Sandra: Here is something that i just wrote for Transpositions, a blog in England:
In 1980, I promised God that if it did not have to do with faith and art, then I would not do it. That decision has given me great freedom to be involved in Christians in the Visual Arts and the Museum of Biblical Art, along with continuing to be a practicing artist and a serious collector of religious art. All of these efforts are aimed at helping the church reclaim the arts. For over 20 years CIVA has offered an array of traveling exhibits of historical and contemporary art to churches, colleges, and seminaries, and as a result several hundred church related galleries have come into existence during that time. Mobia has mounted some of the most significant religious art exhibitions in the United States, receiving remarkable reviews. Our personal collection continues to grow and is loaned out to institutions as a way to engage people in the visual arts. Each of these efforts offers experiences and opportunities to expand understanding and appreciation of the arts. These are only a few of the many organizations, websites, blogs, symposiums and conferences that have sprung up to explore new ways of engaging the arts in the community of faith. There is a movement that is reviving the visual arts in the life of the church and it is very exciting.

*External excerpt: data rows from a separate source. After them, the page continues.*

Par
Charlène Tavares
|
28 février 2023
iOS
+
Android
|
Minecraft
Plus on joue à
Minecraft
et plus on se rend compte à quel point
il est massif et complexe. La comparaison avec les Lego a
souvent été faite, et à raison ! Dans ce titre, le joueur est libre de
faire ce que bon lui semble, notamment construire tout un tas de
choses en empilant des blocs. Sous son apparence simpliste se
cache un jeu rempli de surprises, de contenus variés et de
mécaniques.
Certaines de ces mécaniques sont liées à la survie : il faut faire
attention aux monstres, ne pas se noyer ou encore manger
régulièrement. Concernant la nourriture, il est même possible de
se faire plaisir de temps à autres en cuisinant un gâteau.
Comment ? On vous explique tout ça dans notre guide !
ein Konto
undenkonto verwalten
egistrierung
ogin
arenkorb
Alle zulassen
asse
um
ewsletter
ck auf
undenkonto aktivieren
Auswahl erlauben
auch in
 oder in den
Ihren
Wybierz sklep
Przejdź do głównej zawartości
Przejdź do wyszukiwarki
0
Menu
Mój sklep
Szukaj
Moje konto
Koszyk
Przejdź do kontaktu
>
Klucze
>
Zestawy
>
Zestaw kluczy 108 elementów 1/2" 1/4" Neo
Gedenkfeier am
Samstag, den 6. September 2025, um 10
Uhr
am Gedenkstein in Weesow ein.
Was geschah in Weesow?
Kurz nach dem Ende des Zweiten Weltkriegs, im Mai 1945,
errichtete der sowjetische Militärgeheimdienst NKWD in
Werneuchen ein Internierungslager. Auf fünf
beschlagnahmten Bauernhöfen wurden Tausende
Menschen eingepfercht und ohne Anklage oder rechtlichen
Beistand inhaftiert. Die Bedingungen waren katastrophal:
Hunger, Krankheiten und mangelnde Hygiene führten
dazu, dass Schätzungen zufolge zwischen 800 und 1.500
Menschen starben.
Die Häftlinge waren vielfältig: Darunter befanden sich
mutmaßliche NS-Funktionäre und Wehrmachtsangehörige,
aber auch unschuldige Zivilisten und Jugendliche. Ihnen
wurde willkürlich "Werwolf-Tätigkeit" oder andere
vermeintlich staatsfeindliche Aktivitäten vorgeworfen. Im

Now Accepting Graphic Narratives, Images, and Interviews!
Issue 5.1 has shipped, and the submission period for issue 5.2 opened May 1. New work is already flowing in, meaning our editors are starting to think about all the work they have to do again.
This issue we’re excited to try out some new content, so we’re announcing here that Relief will now accept graphic narratives and images for consideration. This is an experiment, so we won’t run anything if we don’t find work that meets our standards, but we’re optimistic that through this site and word-of-mouth (that means you) we can find some great stuff.

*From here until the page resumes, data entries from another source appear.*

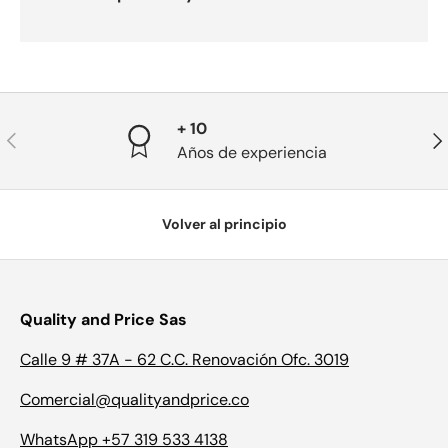
+ 10
Anterior
Sig
Años de experiencia
Volver al principio
Quality and Price Sas
Calle 9 # 37A - 62 C.C. Renovación Ofc. 3019
Comercial@qualityandprice.co
WhatsApp +57 319 533 4138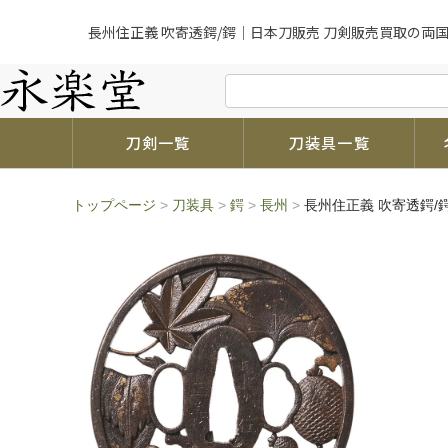
長州住正義 吹寄透鍔/鍔｜日本刀販売 刀剣販売買取の両国
刀剣一覧
刀装具一覧
トップページ
>
刀装具
>
鍔
>
長州
>
長州住正義 吹寄透鍔/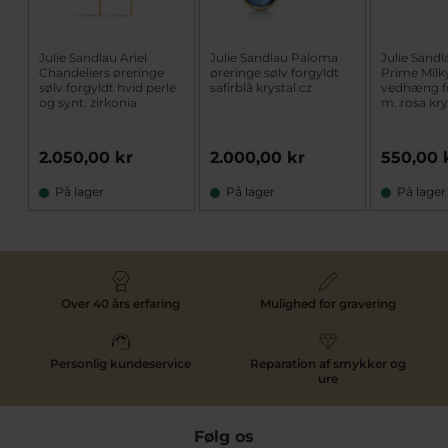
Julie Sandlau Ariel
Julie Sandlau Paloma
Julie Sandl
Chandeliers øreringe
øreringe sølv forgyldt
Prime Milk
sølv forgyldt hvid perle
safirblå krystal cz
vedhæng fo
og synt. zirkonia
m. rosa kry
2.050,00 kr
2.000,00 kr
550,00 
På lager
På lager
På lager
Over 40 års erfaring
Mulighed for gravering
Personlig kundeservice
Reparation af smykker og
ure
Følg os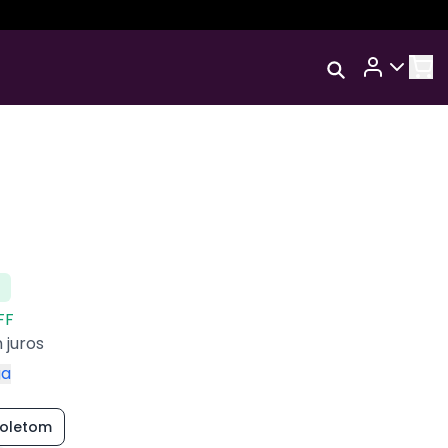
Rastrear Meu
TAL
Pedido
Trocar Meu Pedido
Avaliar Meu Pedido
Entrar | Cadastrar
FF
 juros
ga
Moletom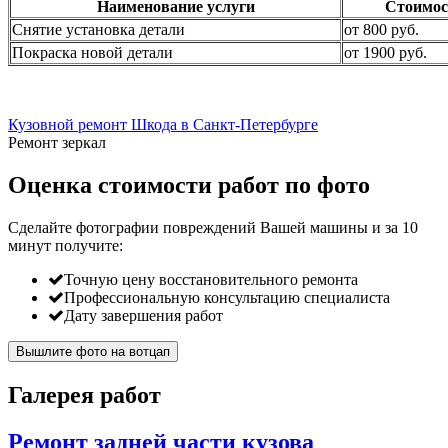
Наименование услуги
Стоимос
Снятие установка детали
от 800 руб.
Покраска новой детали
от 1900 руб.
Кузовной ремонт Шкода в Санкт-Петербурге
Ремонт зеркал
Оценка стоимости работ по фото
Сделайте фотографии повреждений Вашей машины и за
10
минут
получите:
Точную цену восстановительного ремонта
Профессиональную консультацию специалиста
Дату завершения работ
Вышлите фото на вотцап
Галерея работ
Ремонт задней части кузова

This will make Relief, as far as we know, the only place you’ll be able to find graphic narrative of a Christian/spiritual bent. There are others doing images, but we think there are plenty more great artists out there whose work needs a home.
We will also be accepting queries for author interviews. Guidelines for this new content can be found on our Submissions page.
Thank You Christopher Fisher
Over the years, Relief has been stewarded by some amazing people, all of whom have served our literary vision as volunteer staff. This journal is a labor of love, and few have given their hearts as Christopher Fisher has, first as a Relief author (and Pushcart nominee), then as our Fiction Editor (there was dancing and woohoo-ing when he accepted the position), and finally as Relief‘s Editor-in-Chief. Whether as an author or editor, he has been an asset to this journal, so it is with sadness that I must announce his resignation.
In this next season of life, Christopher will be focusing his considerable talent on building his editing consultation business and returning to his own long-neglected creative writing. As much as we hate to see him go, we must admit that the world needs his writing, and we’re grateful for the chances we’ve had to publish his work. His final issue (at least as Relief staff, though hopefully not as a Relief author) will soon be shipping, so make sure you’ve ordered your copy!
A New Role for Brad Fruhauff
With the position of Editor-in-Chief open, ccPublishing’s Board of Directors was quick at work to find a replacement, since we will begin accepting submissions for issue 5.2 in just a few weeks. After careful deliberation, Brad Fruhauff, Relief‘s Poetry Editor, will be stepping in as interim Editor-in-Chief. Brad will continue his hard work as Poetry Editor, but he has agreed to take on the extra responsibilities until a permanent replacement has been found.